In this way, their central banks and central governments cut real interest rates and increase nominal GDP growth so that it is comfortably above nominal interest rates in order to ease debt burdens. As a result of these low real interest rates, weak currencies and poor economic conditions, their debt and equity assets are poor performing and increasingly these countries have to compete with less expensive countries that are in the earlier stages of development.
Their currencies depreciate and they like it. As an extension of these economic and financial trends, countries in this stage see their power in the world decline.
These cycles have occurred for as long as history has been written. While no two cycles are identical—they vary according to the countries size, cultures and a whole host of other influences—the fundamentals of the long-term economic cycle have remained essentially the same over the ages for essentially the same reasons that the fundamentals of life cycles have remained the same over the ages—i.e., because of how man was built. While no two life cycles are the same, and today’s typical life cycle is in some ways different from that of thousands of years ago, the fundamentals remain the same.
For example, while families lived in houses that were different ages ago, the cycle of children being raised by parents until they are independent, at which point they work and have their own children which they do until they get old, stop working and die, was essentially the same thousands of years ago. Similarly, while monetary systems were different ages ago (e.g., gold coins were once money), the cycle of building up too much debt until it can’t be serviced with hard money prompting those who manufacture money to make more of it (e.g., reducing the gold content in the coins) is fundamentally the same.
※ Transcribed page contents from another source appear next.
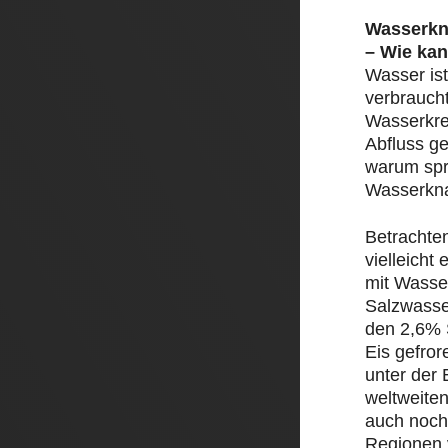
Wasserkn
– Wie kan
Wasser ist
verbrauch
Wasserkre
Abfluss ge
warum spr
Wasserkn
Betrachte
vielleicht
mit Wasser
Salzwasse
den 2,6% 
Eis gefror
unter der 
weltweite
auch noch
Regionen 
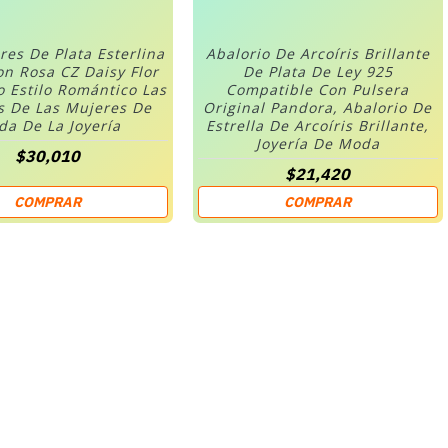
res De Plata Esterlina
Abalorio De Arcoíris Brillante
on Rosa CZ Daisy Flor
De Plata De Ley 925
o Estilo Romántico Las
Compatible Con Pulsera
s De Las Mujeres De
Original Pandora, Abalorio De
a De La Joyería
Estrella De Arcoíris Brillante,
Joyería De Moda
$30,010
$21,420
COMPRAR
COMPRAR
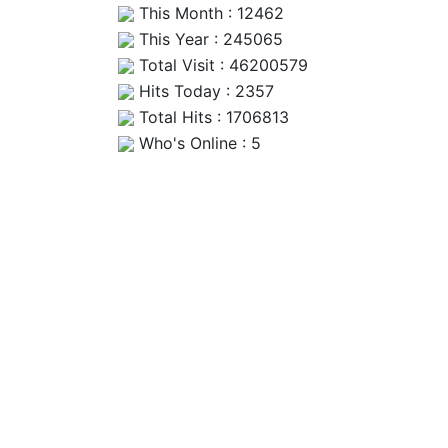
This Month : 12462
This Year : 245065
Total Visit : 46200579
Hits Today : 2357
Total Hits : 1706813
Who's Online : 5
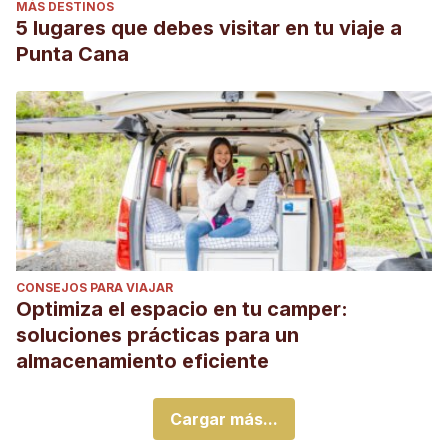
MÁS DESTINOS
5 lugares que debes visitar en tu viaje a
Punta Cana
CONSEJOS PARA VIAJAR
Optimiza el espacio en tu camper:
soluciones prácticas para un
almacenamiento eficiente
Cargar más...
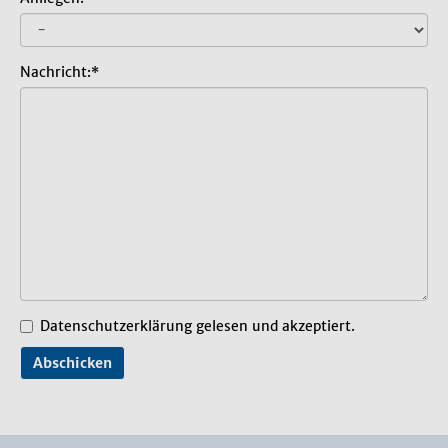
Nachricht:*
Datenschutzerklärung
gelesen und akzeptiert.
Abschicken
Bitte nicht ausfüllen.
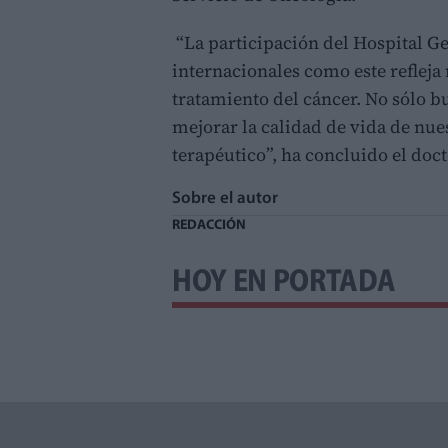
“La participación del Hospital Ge
internacionales como este reflej
tratamiento del cáncer. No sólo b
mejorar la calidad de vida de nue
terapéutico”, ha concluido el doc
Sobre el autor
REDACCIÓN
HOY EN PORTADA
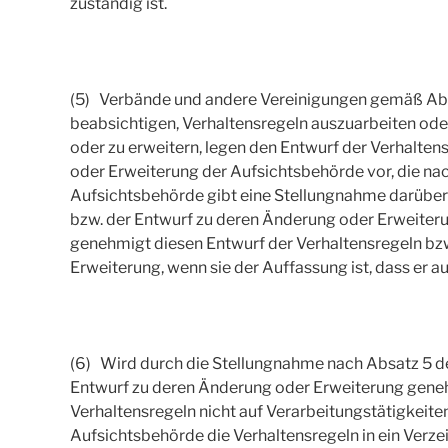
zuständig ist.
(5) Verbände und andere Vereinigungen gemäß Absa
beabsichtigen, Verhaltensregeln auszuarbeiten od
oder zu erweitern, legen den Entwurf der Verhalte
oder Erweiterung der Aufsichtsbehörde vor, die nach
Aufsichtsbehörde gibt eine Stellungnahme darüber 
bzw. der Entwurf zu deren Änderung oder Erweiteru
genehmigt diesen Entwurf der Verhaltensregeln bz
Erweiterung, wenn sie der Auffassung ist, dass er a
(6) Wird durch die Stellungnahme nach Absatz 5 de
Entwurf zu deren Änderung oder Erweiterung geneh
Verhaltensregeln nicht auf Verarbeitungstätigkeite
Aufsichtsbehörde die Verhaltensregeln in ein Verzeic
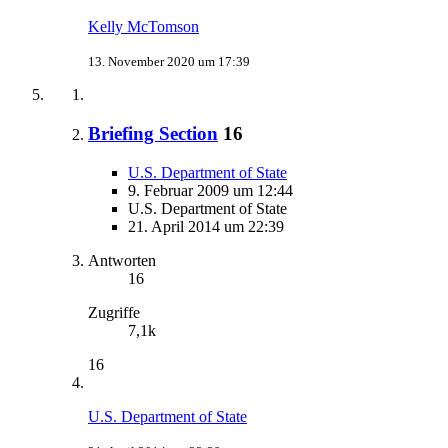
Kelly McTomson
13. November 2020 um 17:39
Briefing Section
16
U.S. Department of State
9. Februar 2009 um 12:44
U.S. Department of State
21. April 2014 um 22:39
Antworten
16
Zugriffe
7,1k
16
U.S. Department of State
Because these cycles evolve slowly over long time frames—over at least 100+ years—they are imperceptible to most people.
They are also essentially irrelevant to rulers who typically have time horizons of a couple of years. As a result, they are not controlled, which is the main reason that they are destined to occur. If human nature were different so that debt growth didn’t outpace income growth and income growth didn’t outpace productivity growth, these cycles would be pretty much eliminated.
Which stage of the cycle would you say America is in... four? Perhaps transitioning to five? I’m not trying to be a downer and I’m definitely not one of these America haters who enjoy bashing and railing about its coming decline.
America is still the most dynamic country in the world and it will likely continue to be so for a long while. But, we most definitely have our share of pressing difficulties, many of which will become more apparent over the next two decades (of course, so too will it for much of the rest of the world).
Anyways, I think understanding economics role in how societies act/interact is a useful mental tool to have. It definitely has helped me understand these larger macro shifts in sentiment (Trump’s popularity is a lot less surprising when looked at through this lens).